[Task details]: Return every line of the listing below that contains the word "value".
***** Material shown *****
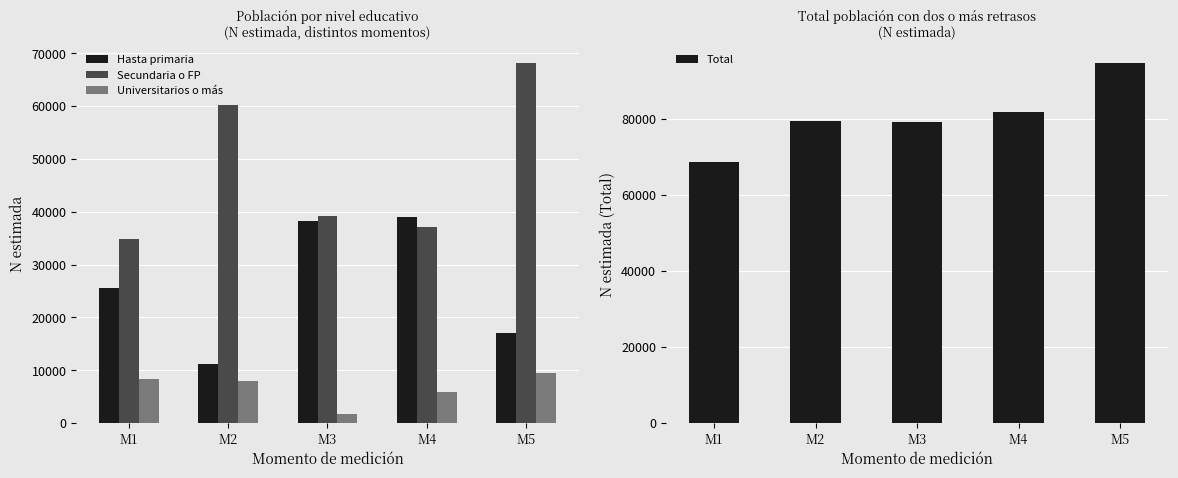

True or false: Universitarios o más has a value of 1653 at M3.

True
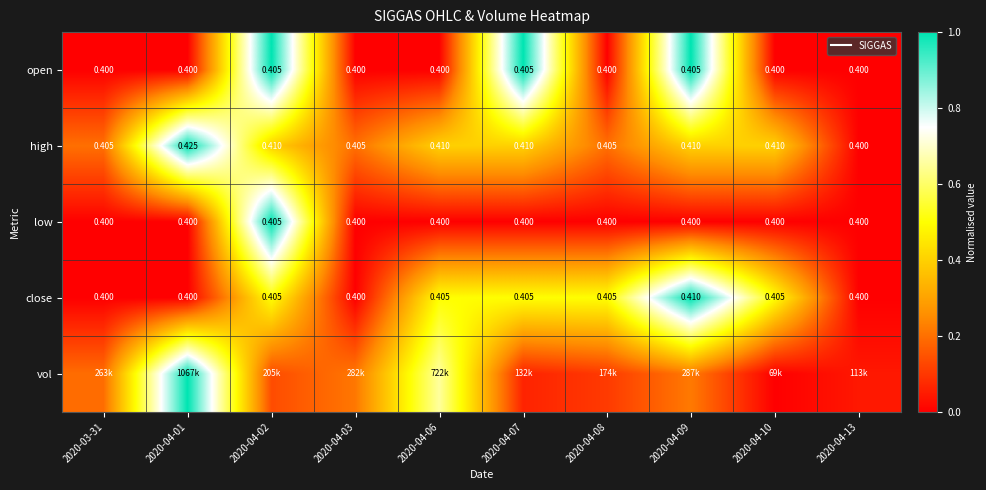

Is it true that vol equals 0.3 at 2020-04-03?

False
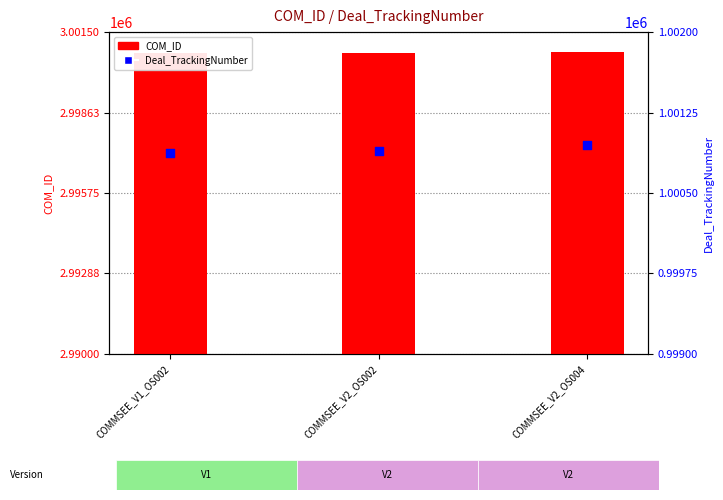

Is the value of COM_ID at COMMSEE_V2_OS002 greater than the value of Deal_TrackingNumber at COMMSEE_V1_OS002?

Yes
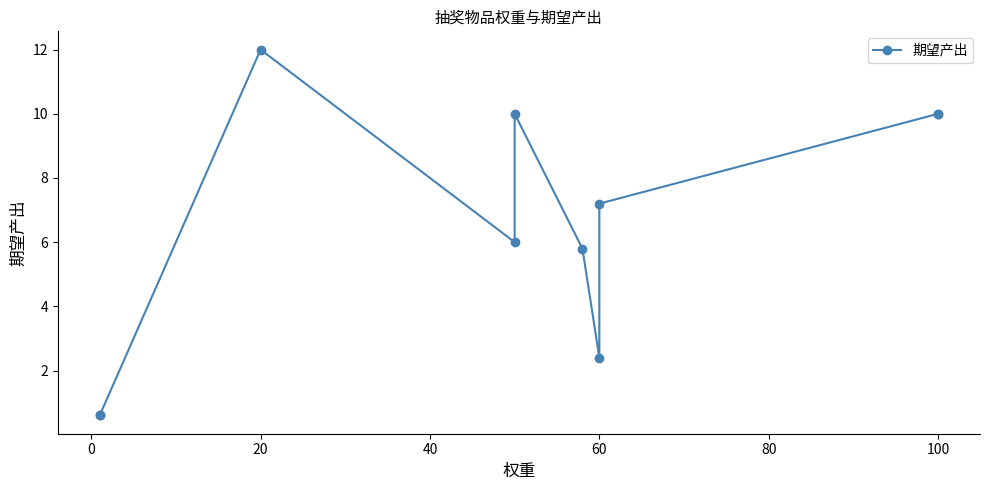

How many categories are shown in the chart?

10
*****
[Task response]:
True or false: Universitarios o más has a value of 1653 at M3.
Is the value of COM_ID at COMMSEE_V2_OS002 greater than the value of Deal_TrackingNumber at COMMSEE_V1_OS002?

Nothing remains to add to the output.